— Какое впечатление произвел на вас Хомский? — спросил я.
— Очень приятный человек. У нас было не так много времени для разговоров. И модератор сделал очень большую глупость. Он хотел от нас что-то вроде дебатов. Поэтому описал Хомского как американского либерала, даже анархиста, а меня как марксиста. Полная чушь. Я же не марксист, а такие ярлыки смехотворны, особенно применительно к Хомскому и ко мне. В действительности же у нас получилась приятная дискуссия.
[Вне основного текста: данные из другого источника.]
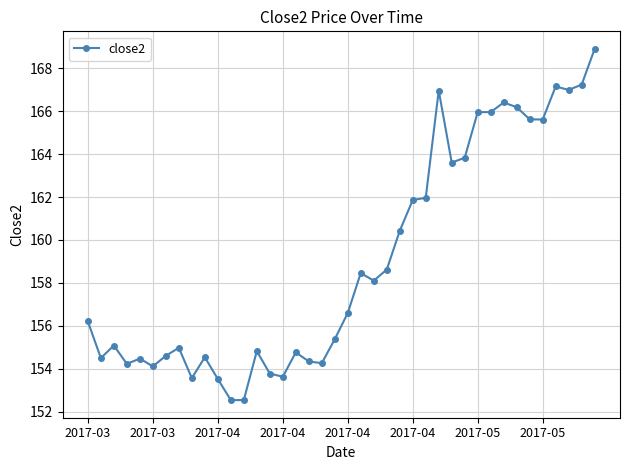

What is the value of the 27th point from the left?

162.0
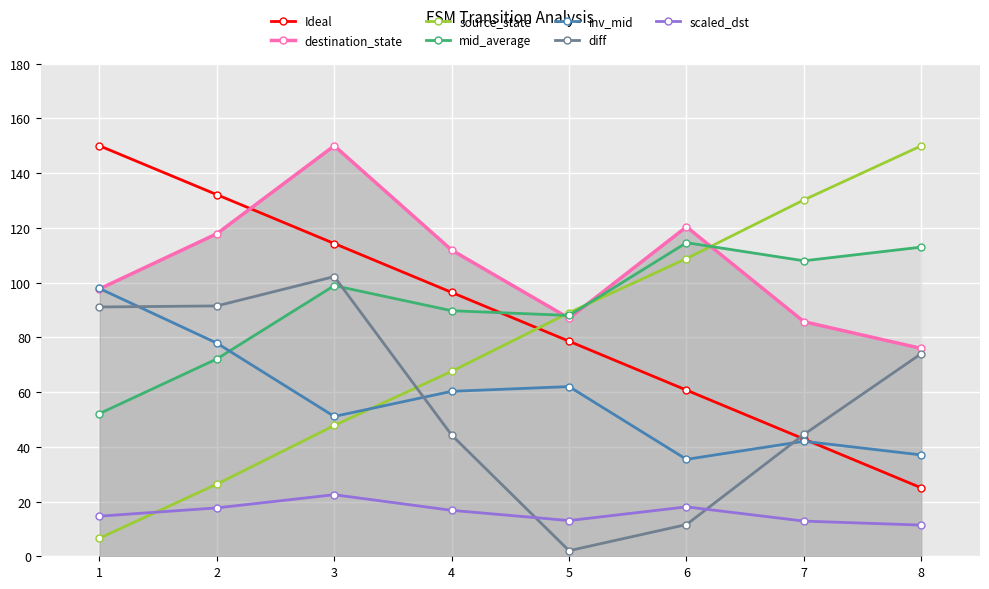

Which series has the largest total across all categories?

destination_state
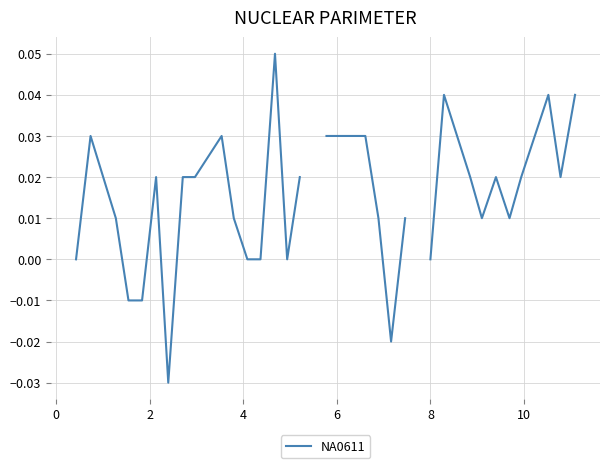

What is the difference between the maximum and minimum values?

0.1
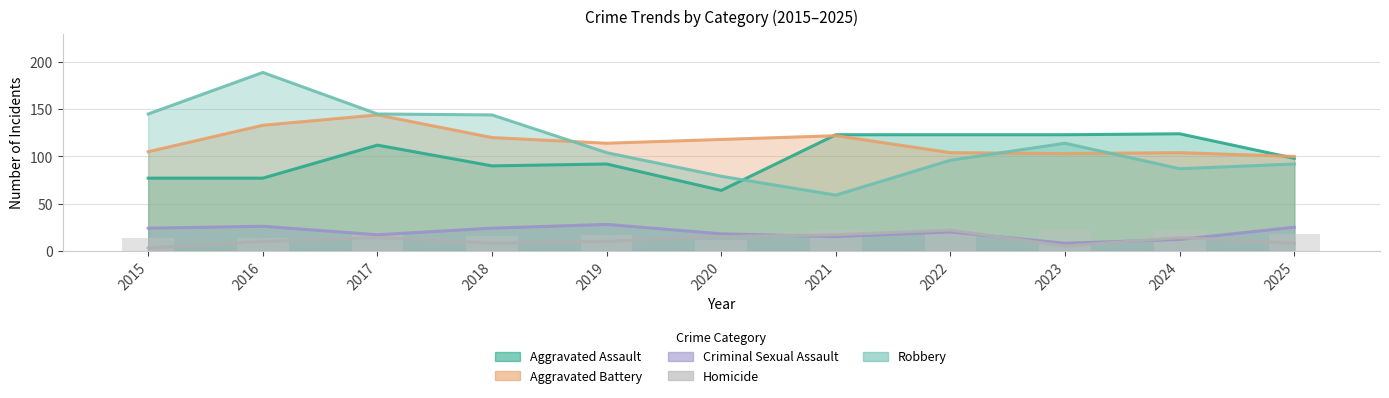

How many values in the Homicide series are below 10?

4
— Я однажды встречался с Хомским, — сказал я, — когда он общался с небольшой группой из нас в общежитии Гарвардского университета в разгар антивоенного движения в шестидесятые. Он мне показался невероятно честным, напористым и умным, когда говорил о безумии разрушать страну под предлогом ее спасения. Вам не кажется, что Хомский изменил наше понимание языка действительно революционным образом?
— Конечно. В реальности же он подарил нам теорию коммуникации. В этом его достижение. Хомского прежде всего интересует коммуникация.
— А у вас не возникло проблем, когда вы везли его гашиш во Францию?
— Нет.
— И вы курите его с вашими студентами?
— Да, часто после моей лекции мы идем куда- нибудь, где делаем это и много смеемся.
— Вы слышали что-нибудь из музыки Жана Барраке? — спросил Фуко Майкла, резко поменяв тему разговора.
— Нет, но мне известно, что он известный французский композитор, — ответил тот.
— Я переработал несколько стихотворений Ницше для него, и он использовал их для песенного цикла, получившего название «Séquence»[3]. По-моему, он датирован 1955 годом, но все началось в 1950 году.
— Я могу проверить это, — предложил Майкл.
Он вернулся с книгой Г. Х. Штукеншмидта «Музыка двадцатого столетия».
— Вы правы, «Séquence» датирован 1950 годом, — констатировал он.
— Мы с Барраке жили вместе в Париже в течение трех лет, — сказал Фуко. — Это было замечательное время, и расставание было очень трудным для меня. Я бросил все и уехал в Швецию.
— Почему вы расстались? — спросил я.
— Алкоголизм, — ответил Фуко. — Он не мог остановиться. Я полагаю, именно поэтому творчество Малькольма Лаури так привлекает меня. Он величайший из всех. Есть только два пути: с Лаури в интоксикацию и второй. Ни один из них не лучше другого.
— Когда вы расстались? — поинтересовался я.
— В 1956 году.
— То есть где-то через пару лет после публикации вашей первой книги, перевода опуса Людвига Бинсвангера «Сон и существование» с вашим введением. Я просмотрел ее в Национальной библиотеке Франции пару лет назад.
— У меня были мысли, что я видел вас раньше! — воскликнул Фуко. — Это, скорей всего, произошло там, когда вы читали ее, я уверен в этом.